A concise strategy document of one to two pages forces you to make hard choices. Who are you not targeting? Which channels are you not using? What does your brand stand for that a competitor cannot easily copy? Those are the questions that separate businesses that grow from businesses that stay busy.
The other trap I see constantly is treating KPIs as a report card rather than a compass. Entrepreneurs check weekly numbers and panic when a metric dips. Strategic KPIs are quarterly signals, not weekly grades. If your north star KPI is trending in the right direction over six months, a bad week on click-through rates is noise, not a crisis. The discipline to hold that perspective is what makes a strategy actually function as decision infrastructure.
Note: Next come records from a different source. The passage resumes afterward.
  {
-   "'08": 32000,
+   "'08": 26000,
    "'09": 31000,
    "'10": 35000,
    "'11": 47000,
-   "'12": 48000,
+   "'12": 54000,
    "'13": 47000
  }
My honest advice: write your strategy in plain language, keep it short, and revisit it every quarter. Adapt the tactics freely. Change the strategy only when the market or your business fundamentals shift. That rhythm builds the kind of clarity that makes every marketing decision faster and more confident.
— Matthew
How Viralmarketingstudio helps entrepreneurs build real strategies
Building a marketing strategy from scratch takes time, and most entrepreneurs are already running a business while trying to figure it out. Viralmarketingstudio works with business owners to clarify positioning, define target audiences, and build the tactical infrastructure that executes the strategy.
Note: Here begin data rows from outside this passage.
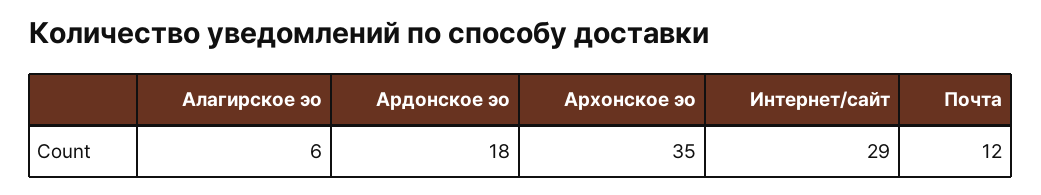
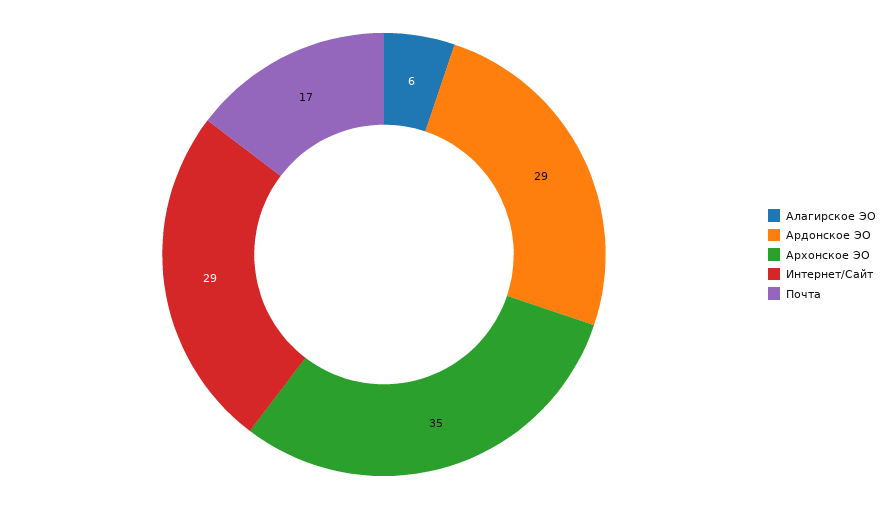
  {
    "Алагирское эо": 6,
-   "Ардонское эо": 18,
+   "Ардонское эо": 29,
    "Архонское эо": 35,
    "Интернет/сайт": 29,
-   "Почта": 12
+   "Почта": 17
  }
From web design and development to business software and automation, Viralmarketingstudio builds the systems that make a marketing strategy executable, not just theoretical. Whether you need a website that converts, an app that serves your customers, or software that runs your operations, the team at Viralmarketingstudio connects every deliverable back to your strategic goals. Reach out to discuss a custom strategy built around your business.
FAQ
What is the simplest marketing strategy definition?
A marketing strategy is a long-term plan that defines who you serve, how you differentiate, and how you measure success. It connects business goals to audience targeting and channel decisions.
What are the key elements of a marketing strategy?
The five core elements are marketing objectives, target audience personas, positioning and value proposition, channel selection, and KPIs. HubSpot and Salesforce both identify these as the foundation of an effective strategy.
How is a marketing strategy different from a marketing plan?
A marketing strategy defines the "why" and "what" of your market approach. A marketing plan details the "how" and "when," translating strategy into a calendar of programs and budgets.
How do you choose the right KPIs for a marketing strategy?
Separate strategic KPIs like CAC and MQLs from tactical KPIs like click-through rates. BCG recommends selecting one north star KPI that all teams share as a measure of collective success.
How long should a marketing strategy document be?
Coursera advises keeping a strategy document to one or two pages. A shorter document maintains strategic clarity and prevents it from becoming an execution plan in disguise.